Dansk stole the show at international tournaments for Sweden this year. The 6-foot-2, 187-pounder became snipers worst nightmare, posting an incredible 1.87 goals-against average and a .935 save percentage throughout 10 showings.
Depending on who one talks to, Dansk is either the best or second-best European netminder in this year's draft. NHL's Central Scouting Service ranked him second behind Vasilevski. Meanwhile, International Scouting Services ranked him No. 1.
Scout's take: "I think Dansk is definitely a top three or four goaltender," says Goldman. "He won't be as highly touted as Subban since he plays in Sweden, but the coaching he receives over there from Per Alcen, one of the top goalie coaches in Sweden, is going to take Dansk's game a very long way. Elite coaching is one of his advantages, but his time spent playing for Shattuck's is another. He was able to get comfortable with the North American style of play, and of course the smaller ice surface. Beyond those two advantages, like Subban, he's also a very well-rounded and a consistent goaltender."
Outside the big three, Victoriaville Tigers' Brandon Whitney has garnered a lot of attention, partially because of his appealing 6-foot-5, 191-pound frame.
This year was Whitney's first full season in the Quebec Major Junior Hockey League. As expected, he endured ups and downs throughout his rookie year, posting a .896 save percentage and a 2.74 goals-against average throughout 36 games.
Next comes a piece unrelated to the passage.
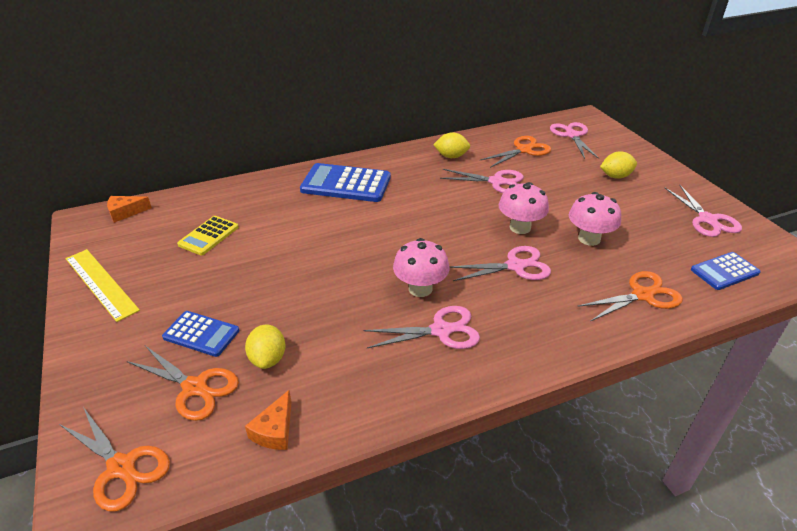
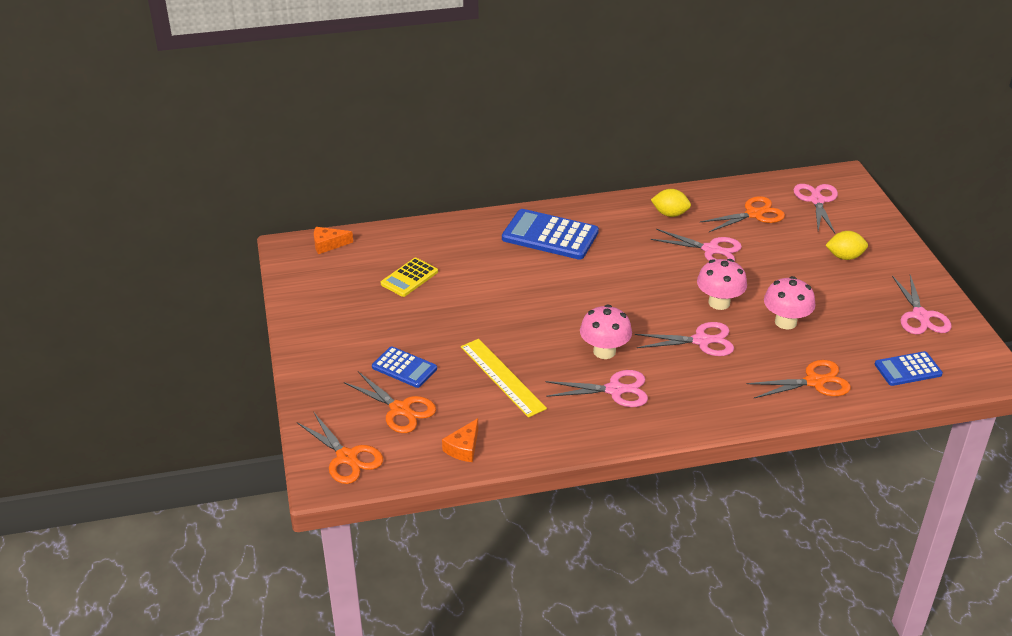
camera: 10 degrees right, 0 degrees up
yellow ruler [66,249,140,322] -> yellow ruler moved to [461,339,547,418]
yellow lemon [245,324,286,369] -> none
Scout's take: "I had the pleasure of writing a profile on Whitney for NHL.com last month, and I was really impressed with his attitude and demeanor," says Goldman about NHL Central Scouting Service's No. 2 ranked North American goaltender. "He's very soft-spoken and quiet, but on the ice, he's much more animated and athletic. He's a good mix, he gets the job done quietly, and he certainly made the most of his rookie season with Victoriaville. Playing behind a strong team definitely helps his cause, but hey, he still has to make the saves needed to win the games. "Matt Murray
The biggest wildcard in this year's draft is Sault Ste. Marie Greyhounds' Matt Murray. His draft stock has tumbled greatly, falling from second among North American goaltenders by Central Scouting in their midterm rankings to 18th in their final rankings.
Murray failed to find consistency in his game with the Greyhounds. This was evident in a pair of back-to-back games in December. The 6-foot-4, 159-pounder stood on his head in a game against the Kitchener Rangers, stopping 46 of 48 shots. His high was short lived, though. He let seven pucks get past him the following night against the Guelph Storm in a 7-3 loss.
Scout's take: "He impressed some scouts during the CHL Top Prospects Game," says Goldman. "But he struggled in the second half with the Greyhounds. And this is what really changed scouts' impression of him for their final rankings."